The deputy minister of Trade and Industry, Mzwandile Masina, says that South Africa is regressing when it comes to Black Economic Empowerment (BEE).
In an interview with the SABC, he said that while there were good intentions in 2003 when the BBBEE legislation was enacted, the private sector has undermined its purpose.
He noted that some companies are recording black employees as stakeholders without their knowledge, in order to boost their BEE ranking. This practice is referred to as fronting.
Masina said that some people are not even aware that they are in company BEE certificates, when that company applies for a tender.
The deputy minister said that the government has established a BEE Commission to police compliance, and transformation. He said that more often than not, it was the big companies who are the culprits of fronting.
Masina said that the government is tightening legislation around fronting and that through new amendments to the legislation, the department is able to criminalize the act.
The penalty for fronting is a fine, up to 10 years imprisonment, or both.
“Until we have majority of our people participating in the mainstream economy, we are not making any headway,” Masina said.

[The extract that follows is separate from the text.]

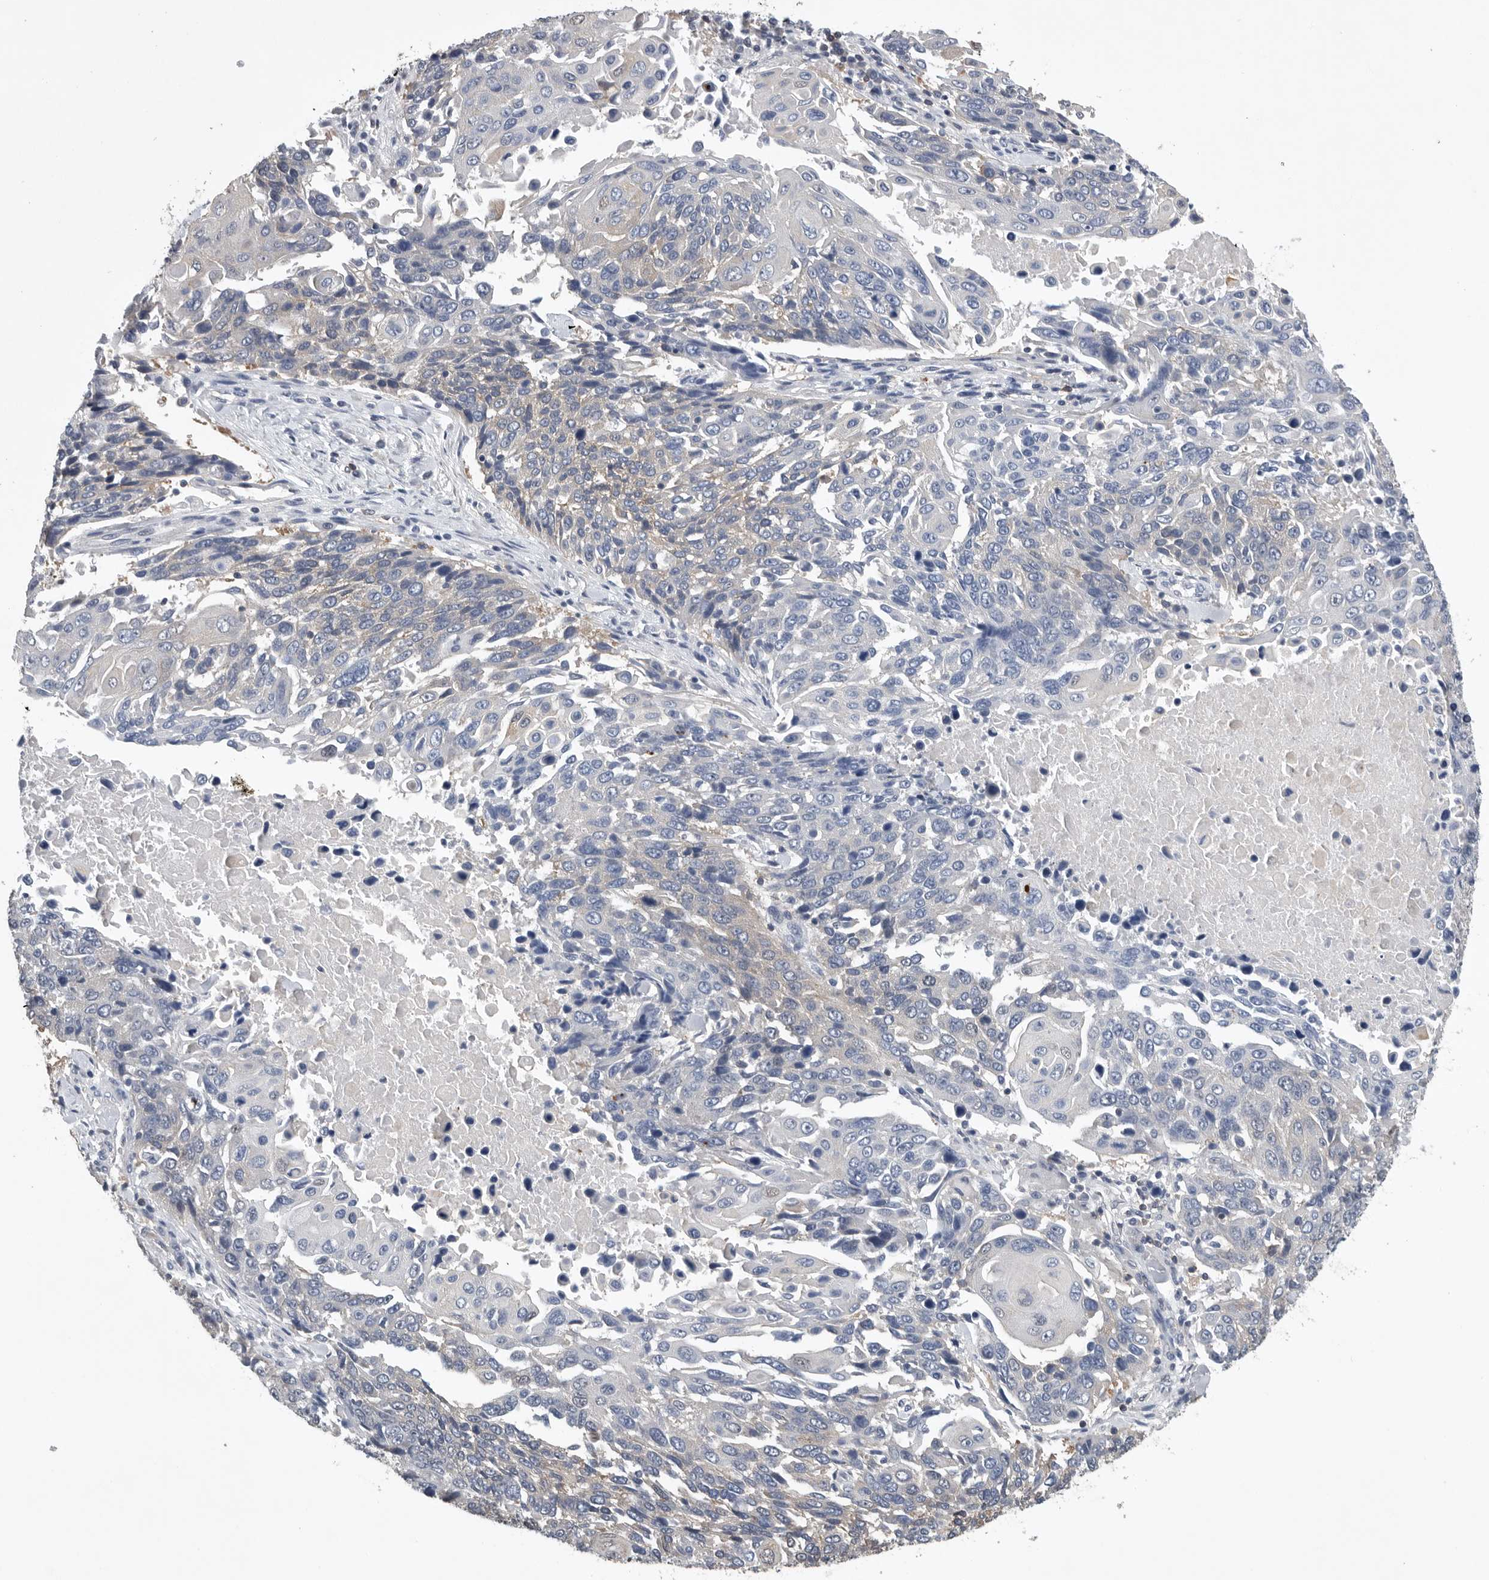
{"staining": {"intensity": "weak", "quantity": "<25%", "location": "cytoplasmic/membranous"}, "tissue": "lung cancer", "cell_type": "Tumor cells", "image_type": "cancer", "snomed": [{"axis": "morphology", "description": "Squamous cell carcinoma, NOS"}, {"axis": "topography", "description": "Lung"}], "caption": "IHC image of lung cancer (squamous cell carcinoma) stained for a protein (brown), which displays no staining in tumor cells.", "gene": "PDCD4", "patient": {"sex": "male", "age": 66}}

“If you look at management, both either top management or senior management level, about 70% of the senior managers in the private sector are white, and yet we have a number of qualified black people who could be taking up those positions,” Masina told the SABC.

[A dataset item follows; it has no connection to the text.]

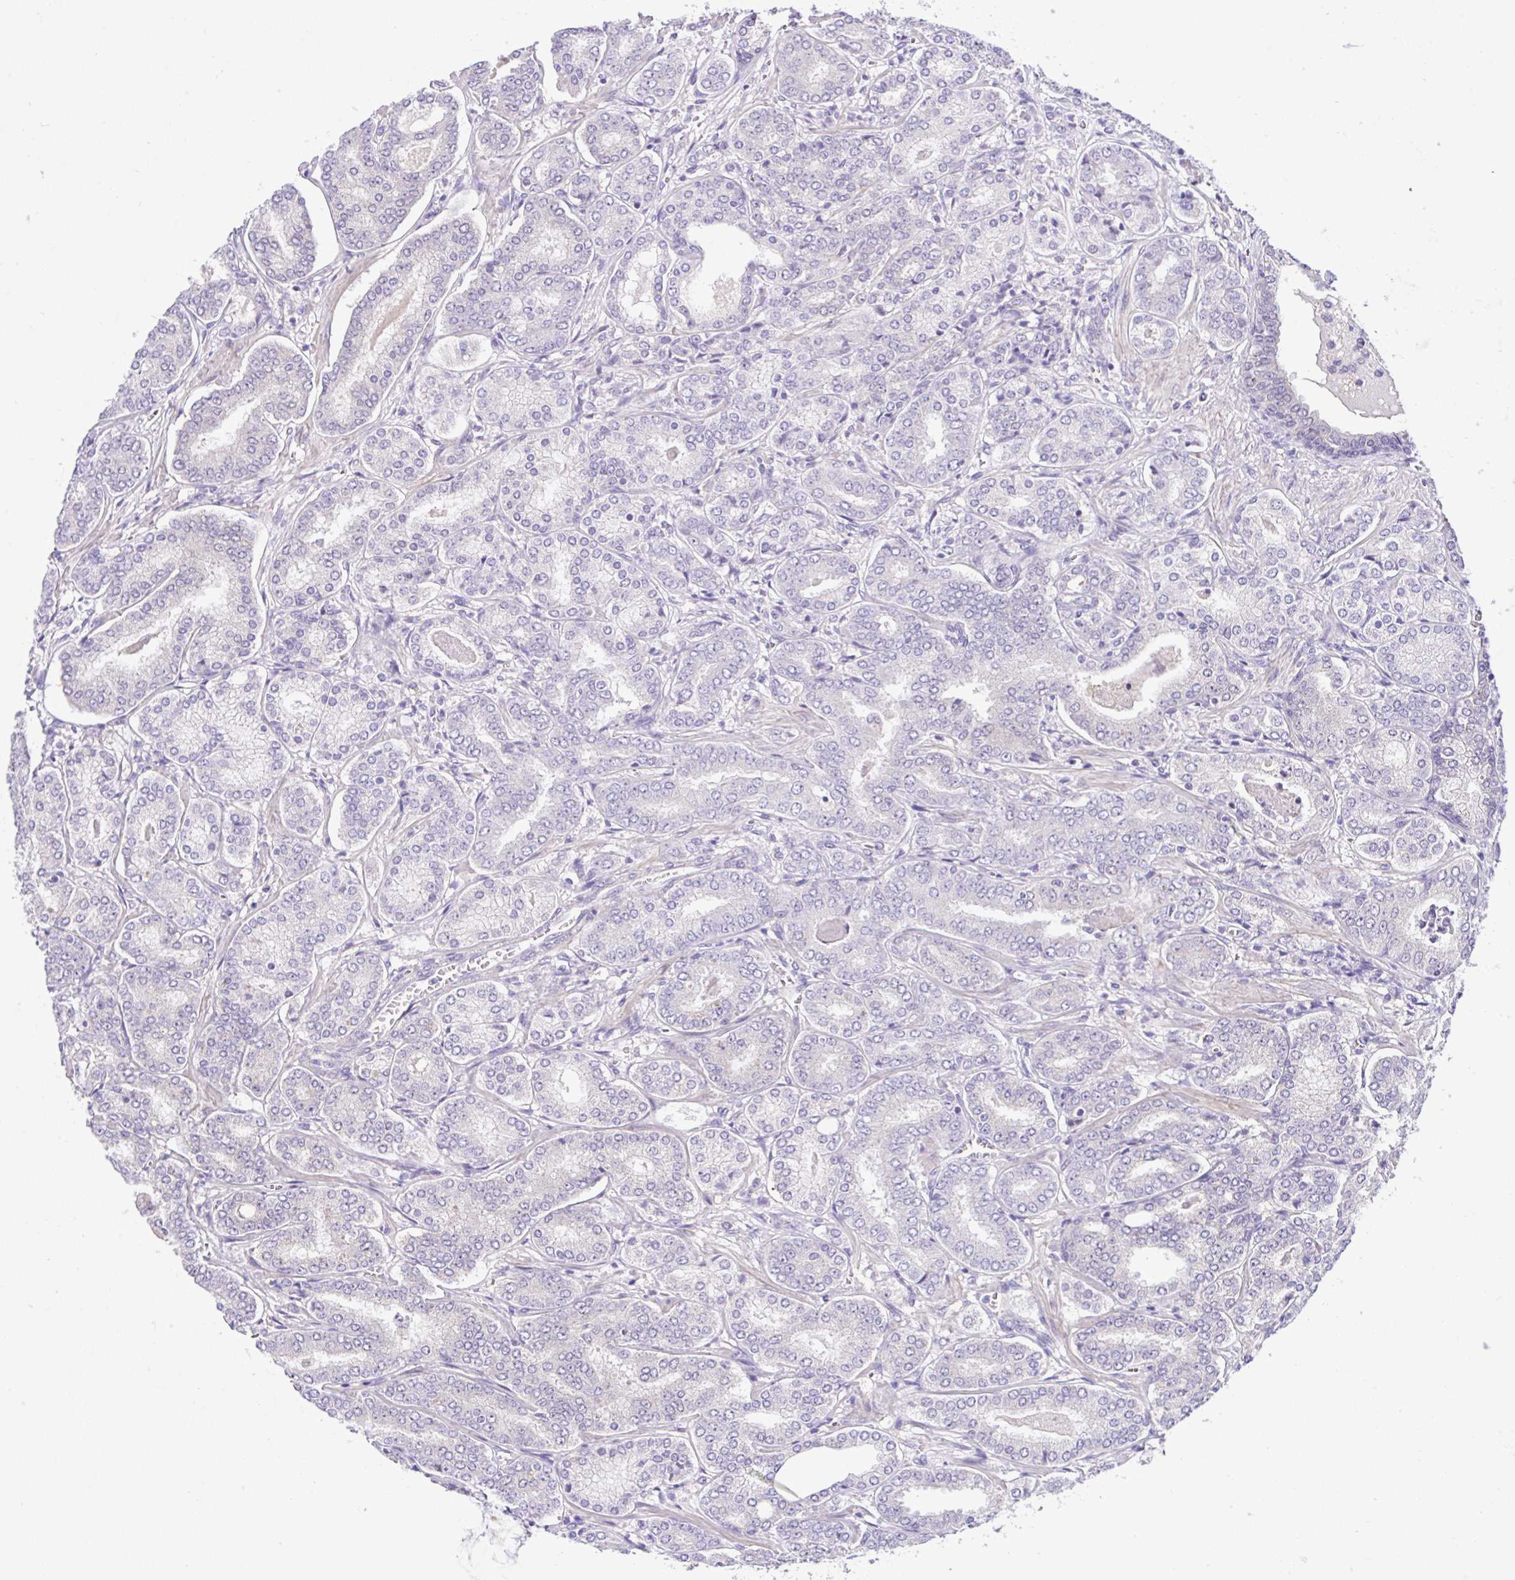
{"staining": {"intensity": "negative", "quantity": "none", "location": "none"}, "tissue": "prostate cancer", "cell_type": "Tumor cells", "image_type": "cancer", "snomed": [{"axis": "morphology", "description": "Adenocarcinoma, High grade"}, {"axis": "topography", "description": "Prostate"}], "caption": "This is a histopathology image of immunohistochemistry (IHC) staining of adenocarcinoma (high-grade) (prostate), which shows no expression in tumor cells. (DAB (3,3'-diaminobenzidine) immunohistochemistry (IHC) with hematoxylin counter stain).", "gene": "ANO4", "patient": {"sex": "male", "age": 72}}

“At the level of CEO for instance, we’ve regressed from 15% of the top 40 listed companies (on the JSE), to about 10%.”
Masina was referring to data from the 2015 Jack Hammer Executive Report which showed that the number of black CEOs running the top 40 JSE listed companies has declined from 15% in 2014 to only 10% in 2015.
The report also showed that‚ out of a total of 334 people constituting the executive teams in SA’s Top 40 companies‚ 21% were black South Africans.
Research conducted by BusinessTech found that of 537 directors on South Africa’s top 40 listed company boards in 2015, 72% (386) were white.